** WORK REQUIRED **
I need each line of the entries below that includes the string "down".

** RECORD EXTRACTS **
○ ○ ○ ○

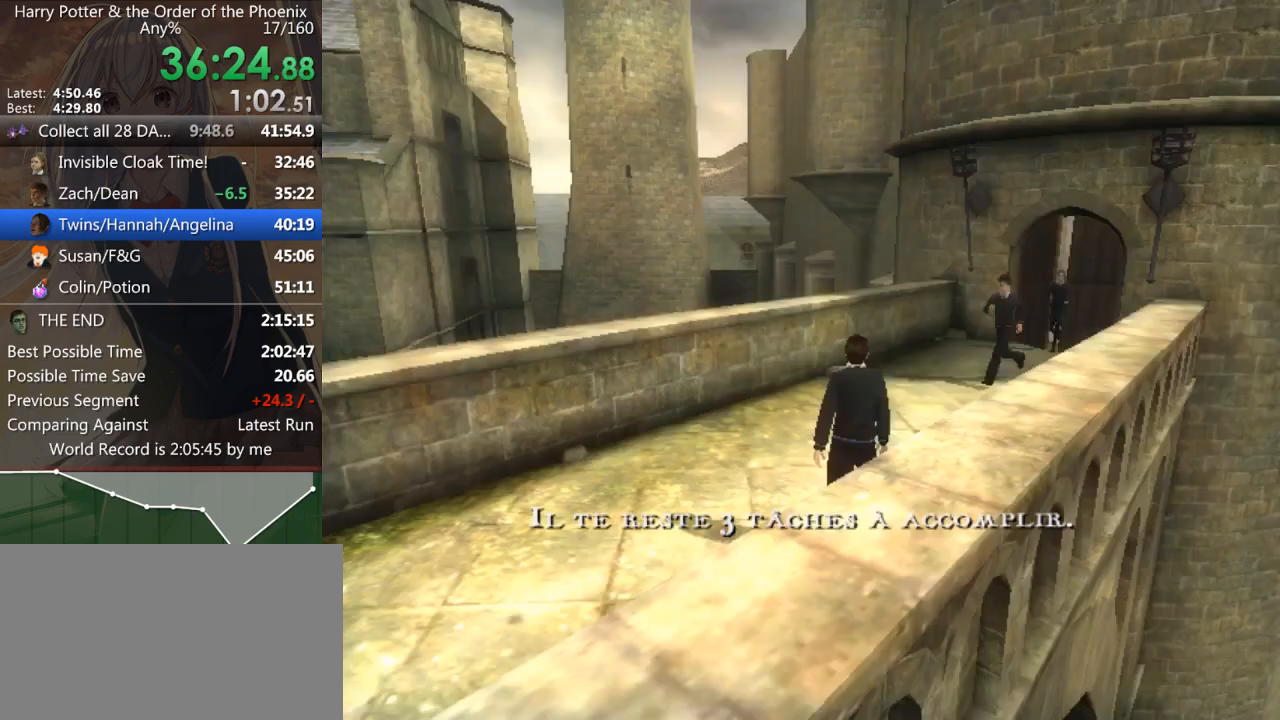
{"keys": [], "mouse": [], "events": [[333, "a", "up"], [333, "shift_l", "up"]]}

○ ○ ○ ○

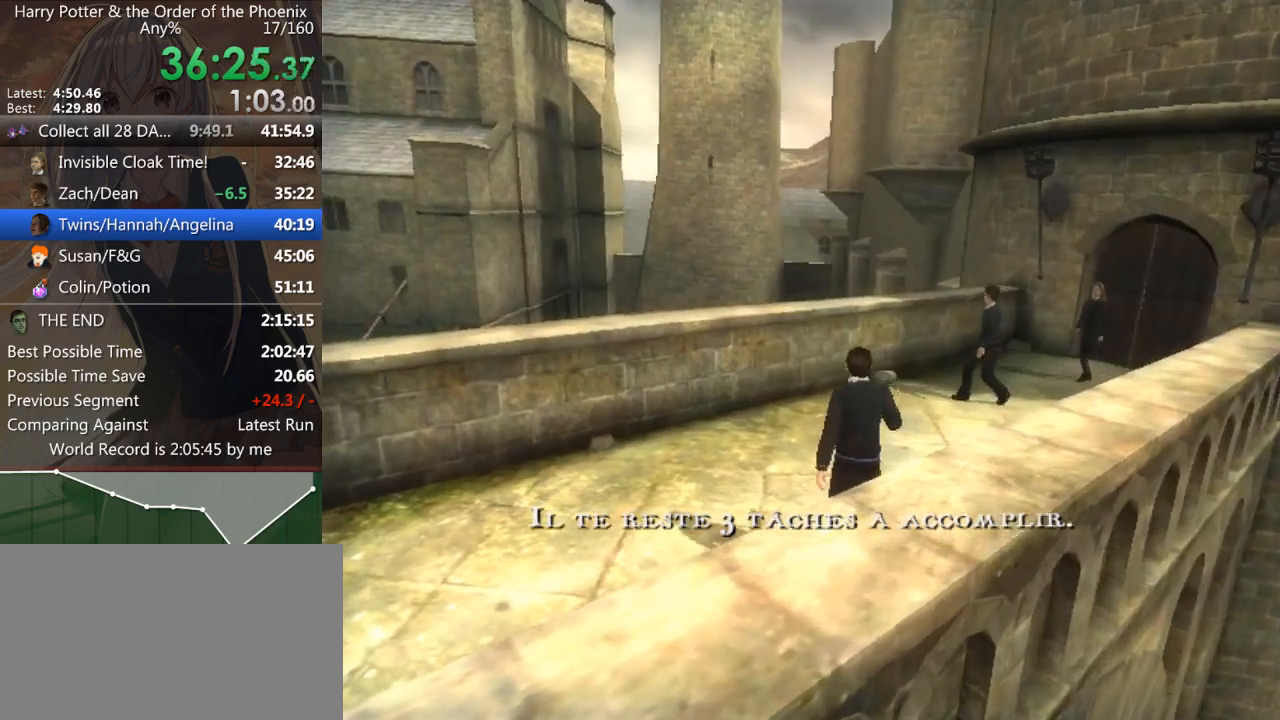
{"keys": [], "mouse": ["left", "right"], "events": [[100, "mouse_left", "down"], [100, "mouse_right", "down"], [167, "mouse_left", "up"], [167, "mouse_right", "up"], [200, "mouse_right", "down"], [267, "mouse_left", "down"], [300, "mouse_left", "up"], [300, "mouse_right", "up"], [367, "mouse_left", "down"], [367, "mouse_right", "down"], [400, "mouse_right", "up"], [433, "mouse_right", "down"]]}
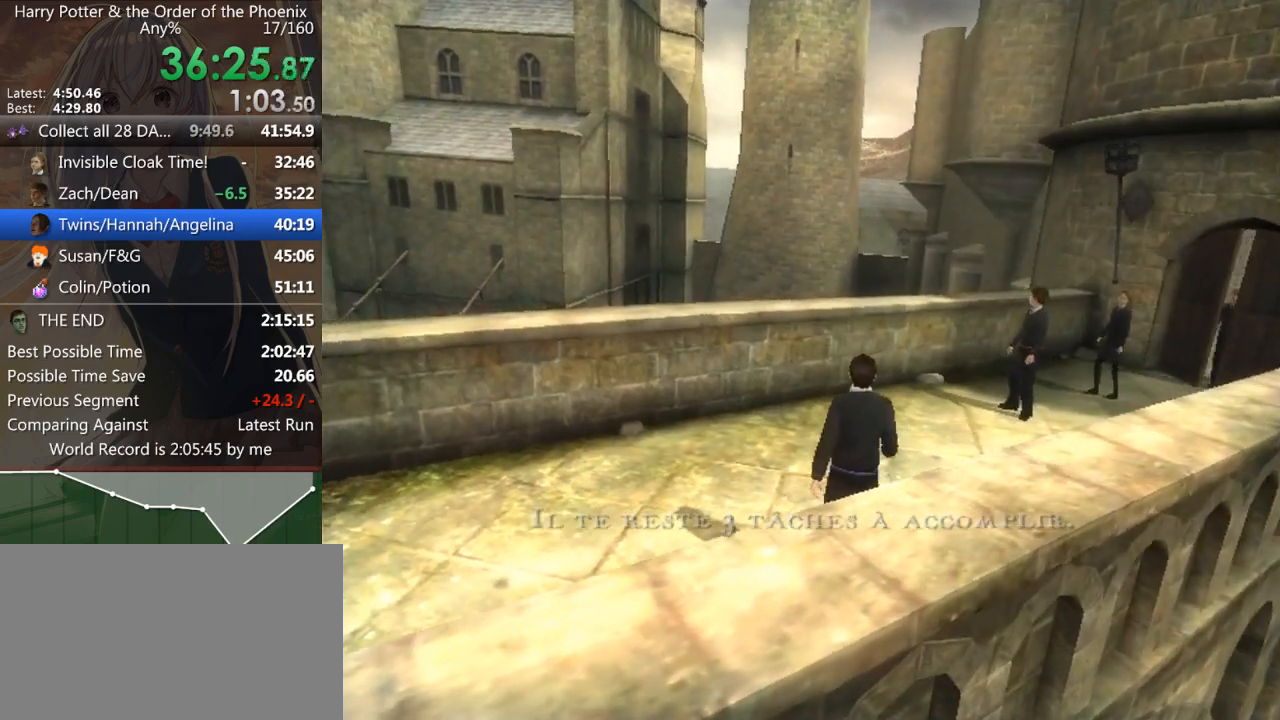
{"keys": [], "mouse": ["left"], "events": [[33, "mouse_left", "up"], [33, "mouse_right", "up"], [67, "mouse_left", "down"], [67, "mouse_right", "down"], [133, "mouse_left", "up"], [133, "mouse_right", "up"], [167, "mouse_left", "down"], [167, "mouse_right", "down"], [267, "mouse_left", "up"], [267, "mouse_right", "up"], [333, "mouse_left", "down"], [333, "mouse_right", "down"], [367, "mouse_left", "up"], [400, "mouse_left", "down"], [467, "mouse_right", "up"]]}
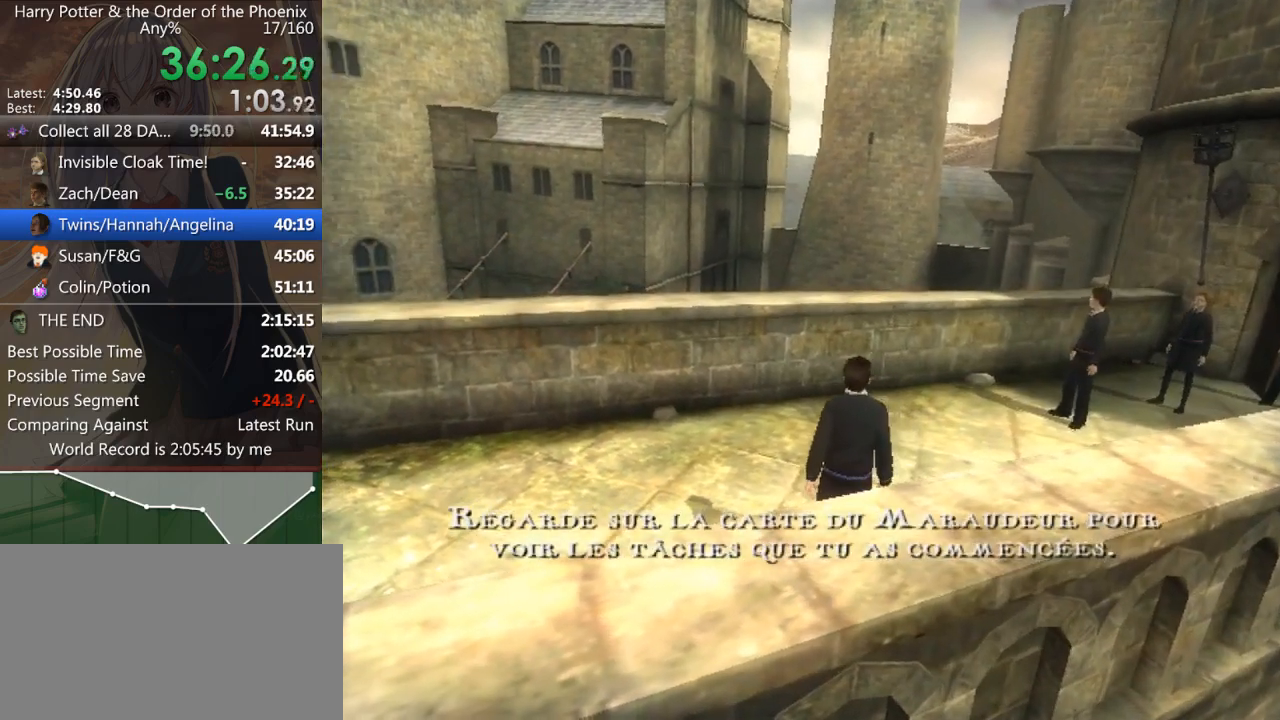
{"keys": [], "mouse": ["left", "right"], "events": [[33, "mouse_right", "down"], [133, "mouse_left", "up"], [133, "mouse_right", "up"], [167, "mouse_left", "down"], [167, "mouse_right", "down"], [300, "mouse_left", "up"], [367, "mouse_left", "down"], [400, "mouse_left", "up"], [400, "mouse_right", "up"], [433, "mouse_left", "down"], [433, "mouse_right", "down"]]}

○ ○ ○ ○

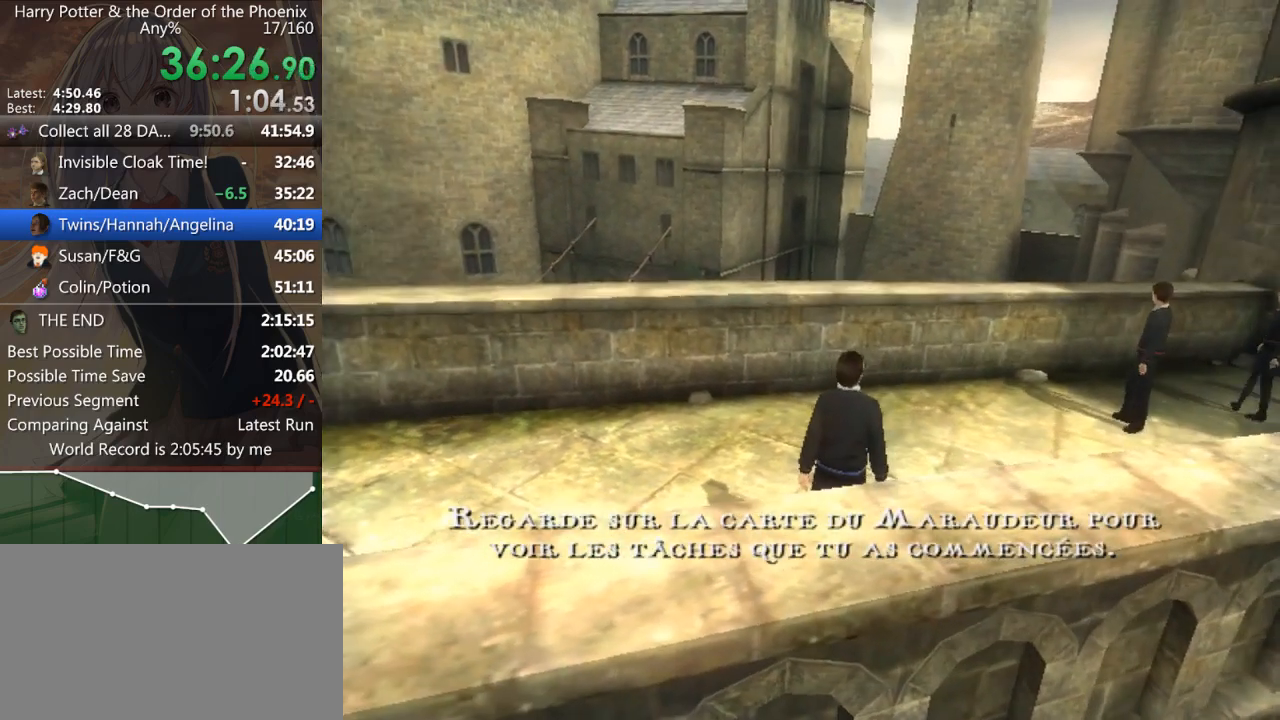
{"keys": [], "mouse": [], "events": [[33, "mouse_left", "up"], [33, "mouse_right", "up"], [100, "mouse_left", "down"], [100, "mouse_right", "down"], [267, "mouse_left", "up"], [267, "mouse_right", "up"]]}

○ ○ ○ ○

** SOLUTION FOR THIS EXERCISE **
{"keys": [], "mouse": ["left", "right"], "events": [[100, "mouse_left", "down"], [100, "mouse_right", "down"], [167, "mouse_left", "up"], [167, "mouse_right", "up"], [200, "mouse_right", "down"], [267, "mouse_left", "down"], [300, "mouse_left", "up"], [300, "mouse_right", "up"], [367, "mouse_left", "down"], [367, "mouse_right", "down"], [400, "mouse_right", "up"], [433, "mouse_right", "down"]]}
{"keys": [], "mouse": ["left"], "events": [[33, "mouse_left", "up"], [33, "mouse_right", "up"], [67, "mouse_left", "down"], [67, "mouse_right", "down"], [133, "mouse_left", "up"], [133, "mouse_right", "up"], [167, "mouse_left", "down"], [167, "mouse_right", "down"], [267, "mouse_left", "up"], [267, "mouse_right", "up"], [333, "mouse_left", "down"], [333, "mouse_right", "down"], [367, "mouse_left", "up"], [400, "mouse_left", "down"], [467, "mouse_right", "up"]]}
{"keys": [], "mouse": ["left", "right"], "events": [[33, "mouse_right", "down"], [133, "mouse_left", "up"], [133, "mouse_right", "up"], [167, "mouse_left", "down"], [167, "mouse_right", "down"], [300, "mouse_left", "up"], [367, "mouse_left", "down"], [400, "mouse_left", "up"], [400, "mouse_right", "up"], [433, "mouse_left", "down"], [433, "mouse_right", "down"]]}
{"keys": [], "mouse": [], "events": [[33, "mouse_left", "up"], [33, "mouse_right", "up"], [100, "mouse_left", "down"], [100, "mouse_right", "down"], [267, "mouse_left", "up"], [267, "mouse_right", "up"]]}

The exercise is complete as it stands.